What was maddening then is still maddening now: the use of a glittery actress as cover to make a point about an entirely different person, specifically, the perennially demonized welfare mom.

If we're going to have a discussion about serious issues — whether it's teenage pregnancy or welfare or poverty — let's have it. But that would be harder to do than flippantly throwing out a flashy allusion, as if single women are having babies just because Portman is.

Huckabee went on to say, "Most single moms are very poor, uneducated, can't get a job, and if it weren't for government assistance, their kids would be starving to death and never have health care."

Is that even true? Actually, after welfare was reformed in 1996, the number of children on that public assistance went down, and, in part because of what the new law mandated, the number of their mothers who work went up.

What's also noxious about all this, whether we're talking about Sheen or Huckabee, is the commercial benefit to acting outrageously or saying outrageous things.
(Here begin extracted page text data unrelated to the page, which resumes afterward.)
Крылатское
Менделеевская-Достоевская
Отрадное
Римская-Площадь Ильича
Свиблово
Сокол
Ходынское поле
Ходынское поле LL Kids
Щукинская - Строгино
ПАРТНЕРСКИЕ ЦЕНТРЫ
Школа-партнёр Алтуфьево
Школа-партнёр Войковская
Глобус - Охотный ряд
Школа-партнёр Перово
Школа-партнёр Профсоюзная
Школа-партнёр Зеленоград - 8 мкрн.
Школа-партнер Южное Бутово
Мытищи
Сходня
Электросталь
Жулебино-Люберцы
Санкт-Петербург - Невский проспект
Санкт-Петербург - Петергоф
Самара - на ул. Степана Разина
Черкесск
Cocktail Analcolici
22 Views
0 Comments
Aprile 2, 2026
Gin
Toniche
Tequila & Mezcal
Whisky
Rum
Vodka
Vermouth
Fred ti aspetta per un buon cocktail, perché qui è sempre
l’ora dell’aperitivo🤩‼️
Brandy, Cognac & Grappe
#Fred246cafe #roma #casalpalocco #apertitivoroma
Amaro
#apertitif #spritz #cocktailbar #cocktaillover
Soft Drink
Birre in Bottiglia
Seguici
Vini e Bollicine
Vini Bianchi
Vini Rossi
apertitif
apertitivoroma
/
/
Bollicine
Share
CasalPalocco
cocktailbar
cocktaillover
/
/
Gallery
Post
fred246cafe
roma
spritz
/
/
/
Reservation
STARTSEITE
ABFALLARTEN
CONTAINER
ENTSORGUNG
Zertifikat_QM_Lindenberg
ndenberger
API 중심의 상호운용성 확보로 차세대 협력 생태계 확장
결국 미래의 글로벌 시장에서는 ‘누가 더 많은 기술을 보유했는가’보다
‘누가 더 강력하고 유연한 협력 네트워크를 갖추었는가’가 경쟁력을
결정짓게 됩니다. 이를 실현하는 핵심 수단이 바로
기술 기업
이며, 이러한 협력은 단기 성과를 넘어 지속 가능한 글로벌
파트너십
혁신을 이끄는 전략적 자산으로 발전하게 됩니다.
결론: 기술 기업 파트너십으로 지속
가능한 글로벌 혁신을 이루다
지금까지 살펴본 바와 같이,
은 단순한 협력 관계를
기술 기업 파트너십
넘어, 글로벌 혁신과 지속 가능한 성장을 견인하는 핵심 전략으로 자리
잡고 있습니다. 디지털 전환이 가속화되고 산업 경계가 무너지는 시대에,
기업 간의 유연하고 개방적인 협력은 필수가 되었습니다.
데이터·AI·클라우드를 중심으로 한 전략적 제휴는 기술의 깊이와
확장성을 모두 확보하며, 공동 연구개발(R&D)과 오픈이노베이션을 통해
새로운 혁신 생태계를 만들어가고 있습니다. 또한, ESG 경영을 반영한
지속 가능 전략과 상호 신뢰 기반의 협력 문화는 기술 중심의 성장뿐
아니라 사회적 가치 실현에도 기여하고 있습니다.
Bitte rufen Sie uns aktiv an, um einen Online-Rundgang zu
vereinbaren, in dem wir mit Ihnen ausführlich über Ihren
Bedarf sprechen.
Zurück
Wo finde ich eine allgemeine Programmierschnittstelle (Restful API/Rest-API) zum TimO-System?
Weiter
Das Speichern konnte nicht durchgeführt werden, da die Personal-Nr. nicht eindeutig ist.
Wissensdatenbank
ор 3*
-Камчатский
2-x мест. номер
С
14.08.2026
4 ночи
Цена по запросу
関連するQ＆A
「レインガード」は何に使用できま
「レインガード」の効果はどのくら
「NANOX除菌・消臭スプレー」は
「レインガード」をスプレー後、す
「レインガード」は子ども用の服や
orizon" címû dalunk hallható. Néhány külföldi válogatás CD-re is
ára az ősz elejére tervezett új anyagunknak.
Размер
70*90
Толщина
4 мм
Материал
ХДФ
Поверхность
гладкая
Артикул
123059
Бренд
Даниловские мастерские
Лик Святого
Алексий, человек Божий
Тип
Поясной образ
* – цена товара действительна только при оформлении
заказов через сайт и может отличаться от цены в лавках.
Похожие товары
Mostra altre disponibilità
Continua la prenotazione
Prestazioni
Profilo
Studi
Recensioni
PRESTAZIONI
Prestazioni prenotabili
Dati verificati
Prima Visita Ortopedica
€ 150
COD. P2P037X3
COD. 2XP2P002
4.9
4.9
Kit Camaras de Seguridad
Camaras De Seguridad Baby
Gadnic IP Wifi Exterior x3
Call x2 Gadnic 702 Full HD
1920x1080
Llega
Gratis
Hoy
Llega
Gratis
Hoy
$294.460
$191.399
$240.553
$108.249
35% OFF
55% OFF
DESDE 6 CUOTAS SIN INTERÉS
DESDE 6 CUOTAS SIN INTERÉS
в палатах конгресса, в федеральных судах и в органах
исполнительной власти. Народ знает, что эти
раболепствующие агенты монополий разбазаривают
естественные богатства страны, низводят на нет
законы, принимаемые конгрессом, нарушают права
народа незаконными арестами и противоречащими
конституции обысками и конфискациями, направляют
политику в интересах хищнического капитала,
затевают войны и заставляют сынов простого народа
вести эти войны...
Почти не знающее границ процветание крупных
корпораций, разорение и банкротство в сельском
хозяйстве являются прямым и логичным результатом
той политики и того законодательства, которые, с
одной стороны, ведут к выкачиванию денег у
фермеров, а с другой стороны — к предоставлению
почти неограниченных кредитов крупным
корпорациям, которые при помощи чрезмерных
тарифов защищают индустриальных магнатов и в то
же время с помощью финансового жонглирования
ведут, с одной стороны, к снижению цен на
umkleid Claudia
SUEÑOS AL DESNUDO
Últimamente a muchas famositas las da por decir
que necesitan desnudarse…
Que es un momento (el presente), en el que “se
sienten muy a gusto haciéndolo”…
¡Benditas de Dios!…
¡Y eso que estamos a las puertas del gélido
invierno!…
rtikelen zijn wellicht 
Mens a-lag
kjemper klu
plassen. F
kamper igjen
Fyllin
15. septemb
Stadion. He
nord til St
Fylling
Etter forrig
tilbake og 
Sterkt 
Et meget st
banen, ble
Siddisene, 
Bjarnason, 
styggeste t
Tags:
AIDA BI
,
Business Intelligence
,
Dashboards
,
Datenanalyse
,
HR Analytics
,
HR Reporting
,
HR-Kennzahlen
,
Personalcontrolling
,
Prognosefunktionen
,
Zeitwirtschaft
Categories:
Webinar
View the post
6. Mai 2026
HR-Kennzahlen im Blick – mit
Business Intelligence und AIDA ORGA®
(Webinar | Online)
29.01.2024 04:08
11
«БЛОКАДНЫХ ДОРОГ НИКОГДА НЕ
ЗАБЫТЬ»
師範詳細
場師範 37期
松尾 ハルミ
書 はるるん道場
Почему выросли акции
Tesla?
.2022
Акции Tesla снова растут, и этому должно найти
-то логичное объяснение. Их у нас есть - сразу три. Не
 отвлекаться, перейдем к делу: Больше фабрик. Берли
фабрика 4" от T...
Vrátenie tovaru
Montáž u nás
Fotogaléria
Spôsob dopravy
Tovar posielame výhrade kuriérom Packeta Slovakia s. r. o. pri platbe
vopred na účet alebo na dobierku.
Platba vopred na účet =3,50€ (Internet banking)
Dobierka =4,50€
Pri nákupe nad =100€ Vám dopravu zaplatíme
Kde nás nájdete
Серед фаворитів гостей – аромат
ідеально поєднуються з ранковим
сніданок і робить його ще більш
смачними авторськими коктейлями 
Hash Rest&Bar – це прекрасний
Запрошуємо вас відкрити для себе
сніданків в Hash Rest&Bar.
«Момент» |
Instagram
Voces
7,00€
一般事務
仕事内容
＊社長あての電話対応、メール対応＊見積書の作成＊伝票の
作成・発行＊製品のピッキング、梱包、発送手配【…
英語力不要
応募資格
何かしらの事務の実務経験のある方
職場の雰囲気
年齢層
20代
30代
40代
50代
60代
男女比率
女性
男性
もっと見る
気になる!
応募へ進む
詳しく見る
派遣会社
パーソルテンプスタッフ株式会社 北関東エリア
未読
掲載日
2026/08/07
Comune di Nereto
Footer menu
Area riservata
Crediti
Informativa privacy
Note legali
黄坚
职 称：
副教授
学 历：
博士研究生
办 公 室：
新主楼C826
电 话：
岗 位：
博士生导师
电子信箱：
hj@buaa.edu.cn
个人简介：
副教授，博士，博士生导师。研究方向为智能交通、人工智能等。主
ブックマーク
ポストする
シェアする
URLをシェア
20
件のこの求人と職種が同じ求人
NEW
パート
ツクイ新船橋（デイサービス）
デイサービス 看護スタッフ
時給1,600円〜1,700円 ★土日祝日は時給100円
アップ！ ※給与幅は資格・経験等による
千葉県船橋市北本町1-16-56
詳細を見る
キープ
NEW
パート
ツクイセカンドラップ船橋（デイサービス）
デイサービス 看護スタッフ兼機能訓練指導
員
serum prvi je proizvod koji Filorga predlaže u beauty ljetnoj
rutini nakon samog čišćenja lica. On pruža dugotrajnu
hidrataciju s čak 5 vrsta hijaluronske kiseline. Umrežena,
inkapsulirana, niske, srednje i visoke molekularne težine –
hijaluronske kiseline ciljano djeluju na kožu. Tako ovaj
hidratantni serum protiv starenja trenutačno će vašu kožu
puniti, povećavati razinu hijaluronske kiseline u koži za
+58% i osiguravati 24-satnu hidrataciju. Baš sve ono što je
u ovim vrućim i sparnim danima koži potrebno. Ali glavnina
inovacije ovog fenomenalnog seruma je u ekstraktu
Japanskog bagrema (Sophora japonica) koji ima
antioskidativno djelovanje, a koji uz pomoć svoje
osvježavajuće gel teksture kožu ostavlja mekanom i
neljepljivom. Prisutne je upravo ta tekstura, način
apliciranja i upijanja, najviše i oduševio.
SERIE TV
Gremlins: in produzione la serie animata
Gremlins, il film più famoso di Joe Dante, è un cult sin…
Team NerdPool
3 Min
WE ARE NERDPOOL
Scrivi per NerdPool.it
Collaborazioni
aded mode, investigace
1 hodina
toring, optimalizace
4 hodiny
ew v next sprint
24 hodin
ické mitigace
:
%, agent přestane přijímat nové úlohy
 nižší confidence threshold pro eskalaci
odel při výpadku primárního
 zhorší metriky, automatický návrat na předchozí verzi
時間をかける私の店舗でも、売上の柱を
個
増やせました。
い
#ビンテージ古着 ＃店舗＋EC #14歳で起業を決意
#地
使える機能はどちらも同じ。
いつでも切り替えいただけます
Sheen has signed endorsement deals for his hot-out-of-the-box Twitter and Facebook accounts, and Huckabee not so coincidentally is making news with his pronouncements while on the road promoting his new book.

Talking crazy, it turns out, has just become another means of product placement.

It's bad enough that the meltdown of Hollywood celebrities is considered entertainment. Now saying outrageous — if not just plain false — things is the way to draw attention to your political candidacy.